# Do I need to Unroot?



## shinkou87 (Jul 23, 2011)

I'm swapping phones with someone else and I was wondering if I would need to unroot my phone before we both go to the Verizon store and get service on our phones.


----------



## HalosGhost (Jun 29, 2011)

It wouldn't hurt, but it's not inherently necessary. They don't actually need to use your phone's operating system to do the switch. Having said that, it's dependent on your store. The one in my hometown is really open and accepting of rooting, and they've switched phones on my plan before (all of the phones on the plan are rooted). However, if your store isn't as accepting, it wouldn't be too hard to unroot, or, if you're on su 3.x, just send it into ghostmode while you're at the store. If you want to make sure nothing bad happens, yeah, throw your device back to stock before the switch. But, in my experience, it's not that big of a deal.
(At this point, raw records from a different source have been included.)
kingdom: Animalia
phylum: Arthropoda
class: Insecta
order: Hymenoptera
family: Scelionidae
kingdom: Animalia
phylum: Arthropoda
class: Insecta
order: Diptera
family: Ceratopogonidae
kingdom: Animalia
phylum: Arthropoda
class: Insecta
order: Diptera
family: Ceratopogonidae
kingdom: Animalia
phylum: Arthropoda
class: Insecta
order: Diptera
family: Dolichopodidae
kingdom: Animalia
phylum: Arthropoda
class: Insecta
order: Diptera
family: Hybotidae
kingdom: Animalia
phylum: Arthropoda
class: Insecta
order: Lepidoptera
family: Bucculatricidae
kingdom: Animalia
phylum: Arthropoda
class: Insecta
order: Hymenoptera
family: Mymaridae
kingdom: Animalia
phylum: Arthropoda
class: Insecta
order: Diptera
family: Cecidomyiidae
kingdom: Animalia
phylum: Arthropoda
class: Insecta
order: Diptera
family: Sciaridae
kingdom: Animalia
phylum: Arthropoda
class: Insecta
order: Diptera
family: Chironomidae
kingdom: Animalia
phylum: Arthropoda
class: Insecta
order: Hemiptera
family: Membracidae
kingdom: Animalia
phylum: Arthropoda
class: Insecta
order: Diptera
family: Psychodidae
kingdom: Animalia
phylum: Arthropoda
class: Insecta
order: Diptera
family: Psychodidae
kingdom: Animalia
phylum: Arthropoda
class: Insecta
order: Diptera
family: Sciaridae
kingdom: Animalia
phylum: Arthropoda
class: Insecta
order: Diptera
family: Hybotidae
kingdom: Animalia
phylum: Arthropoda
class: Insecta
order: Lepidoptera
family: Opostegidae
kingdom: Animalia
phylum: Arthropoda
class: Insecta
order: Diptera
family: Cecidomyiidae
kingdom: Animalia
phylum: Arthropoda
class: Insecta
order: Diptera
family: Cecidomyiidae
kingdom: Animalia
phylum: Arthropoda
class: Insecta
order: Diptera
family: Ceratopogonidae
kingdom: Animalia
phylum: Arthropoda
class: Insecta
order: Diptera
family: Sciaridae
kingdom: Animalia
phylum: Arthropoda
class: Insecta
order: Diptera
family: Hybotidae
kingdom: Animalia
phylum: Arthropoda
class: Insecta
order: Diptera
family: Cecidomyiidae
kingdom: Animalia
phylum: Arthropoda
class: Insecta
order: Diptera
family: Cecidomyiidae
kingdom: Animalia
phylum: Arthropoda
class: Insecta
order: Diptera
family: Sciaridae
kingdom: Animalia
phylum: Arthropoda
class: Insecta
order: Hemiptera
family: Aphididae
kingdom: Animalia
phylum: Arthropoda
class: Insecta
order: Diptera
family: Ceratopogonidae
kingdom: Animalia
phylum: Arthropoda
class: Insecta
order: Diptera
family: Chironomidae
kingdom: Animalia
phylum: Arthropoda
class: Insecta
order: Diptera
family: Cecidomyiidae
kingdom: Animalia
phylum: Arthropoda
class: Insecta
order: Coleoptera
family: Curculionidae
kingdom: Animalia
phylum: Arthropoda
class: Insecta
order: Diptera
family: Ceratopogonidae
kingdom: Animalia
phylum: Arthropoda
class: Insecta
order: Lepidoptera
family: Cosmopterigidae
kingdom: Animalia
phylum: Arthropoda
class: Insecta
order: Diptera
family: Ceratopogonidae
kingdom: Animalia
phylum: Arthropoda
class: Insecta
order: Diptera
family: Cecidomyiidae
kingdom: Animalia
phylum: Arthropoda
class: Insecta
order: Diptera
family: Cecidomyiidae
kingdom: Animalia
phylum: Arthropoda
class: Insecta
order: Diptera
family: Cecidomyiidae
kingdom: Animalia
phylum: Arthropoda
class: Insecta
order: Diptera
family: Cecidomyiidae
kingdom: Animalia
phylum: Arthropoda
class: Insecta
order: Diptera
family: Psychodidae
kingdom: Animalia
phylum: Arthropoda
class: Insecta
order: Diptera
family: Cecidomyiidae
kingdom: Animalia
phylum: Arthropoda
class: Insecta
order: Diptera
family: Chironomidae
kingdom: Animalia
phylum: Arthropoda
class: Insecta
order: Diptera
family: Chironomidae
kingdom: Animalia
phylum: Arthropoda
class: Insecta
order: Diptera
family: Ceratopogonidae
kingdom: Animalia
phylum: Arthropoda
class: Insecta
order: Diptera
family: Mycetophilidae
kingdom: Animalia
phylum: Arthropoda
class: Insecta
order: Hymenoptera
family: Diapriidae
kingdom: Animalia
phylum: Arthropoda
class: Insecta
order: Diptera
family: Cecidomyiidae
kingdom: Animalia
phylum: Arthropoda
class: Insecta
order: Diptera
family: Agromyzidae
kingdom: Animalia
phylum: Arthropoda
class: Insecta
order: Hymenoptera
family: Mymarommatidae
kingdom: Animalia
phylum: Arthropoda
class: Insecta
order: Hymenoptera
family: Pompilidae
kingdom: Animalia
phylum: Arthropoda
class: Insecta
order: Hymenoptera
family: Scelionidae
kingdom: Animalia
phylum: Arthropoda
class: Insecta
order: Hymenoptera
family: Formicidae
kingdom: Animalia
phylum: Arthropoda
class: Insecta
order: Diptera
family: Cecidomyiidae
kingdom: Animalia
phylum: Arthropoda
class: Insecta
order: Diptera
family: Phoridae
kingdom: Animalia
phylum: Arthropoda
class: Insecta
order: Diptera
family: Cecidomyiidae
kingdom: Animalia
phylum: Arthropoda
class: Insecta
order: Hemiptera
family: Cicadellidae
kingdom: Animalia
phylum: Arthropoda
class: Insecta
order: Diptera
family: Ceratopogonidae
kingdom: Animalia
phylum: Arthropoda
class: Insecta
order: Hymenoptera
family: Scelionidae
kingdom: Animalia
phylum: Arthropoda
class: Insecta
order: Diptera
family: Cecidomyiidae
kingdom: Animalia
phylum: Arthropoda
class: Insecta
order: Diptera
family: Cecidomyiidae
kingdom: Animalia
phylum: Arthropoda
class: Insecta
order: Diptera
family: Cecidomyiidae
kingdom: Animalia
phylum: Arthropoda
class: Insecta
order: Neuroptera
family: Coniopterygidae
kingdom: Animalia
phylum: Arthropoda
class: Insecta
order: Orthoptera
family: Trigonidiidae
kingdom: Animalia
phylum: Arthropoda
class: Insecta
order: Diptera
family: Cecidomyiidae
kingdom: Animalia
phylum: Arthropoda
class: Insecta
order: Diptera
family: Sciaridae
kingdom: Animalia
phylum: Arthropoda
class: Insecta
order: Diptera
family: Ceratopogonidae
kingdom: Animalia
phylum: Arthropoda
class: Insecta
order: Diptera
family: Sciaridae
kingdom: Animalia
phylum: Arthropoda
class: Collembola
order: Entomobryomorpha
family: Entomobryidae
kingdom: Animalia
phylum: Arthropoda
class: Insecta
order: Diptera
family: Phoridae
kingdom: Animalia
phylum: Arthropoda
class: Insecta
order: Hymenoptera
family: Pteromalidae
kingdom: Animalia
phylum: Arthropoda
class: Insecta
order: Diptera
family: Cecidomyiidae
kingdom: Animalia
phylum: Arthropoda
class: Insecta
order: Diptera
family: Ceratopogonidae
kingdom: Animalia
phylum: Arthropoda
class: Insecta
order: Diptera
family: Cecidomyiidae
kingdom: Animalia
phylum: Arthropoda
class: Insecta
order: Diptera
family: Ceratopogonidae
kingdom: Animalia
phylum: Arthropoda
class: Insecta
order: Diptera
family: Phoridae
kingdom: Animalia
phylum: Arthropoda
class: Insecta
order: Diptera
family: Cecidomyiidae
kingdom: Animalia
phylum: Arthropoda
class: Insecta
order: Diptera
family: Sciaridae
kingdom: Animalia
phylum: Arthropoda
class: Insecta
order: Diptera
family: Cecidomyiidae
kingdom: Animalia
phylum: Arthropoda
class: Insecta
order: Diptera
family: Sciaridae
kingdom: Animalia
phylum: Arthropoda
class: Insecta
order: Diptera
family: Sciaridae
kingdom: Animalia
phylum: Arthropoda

tl;dr: do what feels right.

All the best,

-HG


----------



## the kid escobar (Jul 17, 2011)

+1 on Ghostmode. Its the perfect lazy way to get over on those VZN reps


----------



## shinkou87 (Jul 23, 2011)

I'm sorry but what's Ghostmode?


----------



## HalosGhost (Jun 29, 2011)

Sorry for the late reply. Ghostmode is an option in the settings of the new superuser app (superuser 3.x). It removes all traces of the app from your drawer (and maybe your homescreens?), and you can access the app using a special dialer-code which you can customize in the app. Handy for making it difficult for people to mess with your su settings, or for fooling people into thinking you haven't rooted. Having said that, if you're on an AOSP ROM, Ghostmode is of little consequence since you can't get AOSP-based without rooting 

All the best,

-HG


----------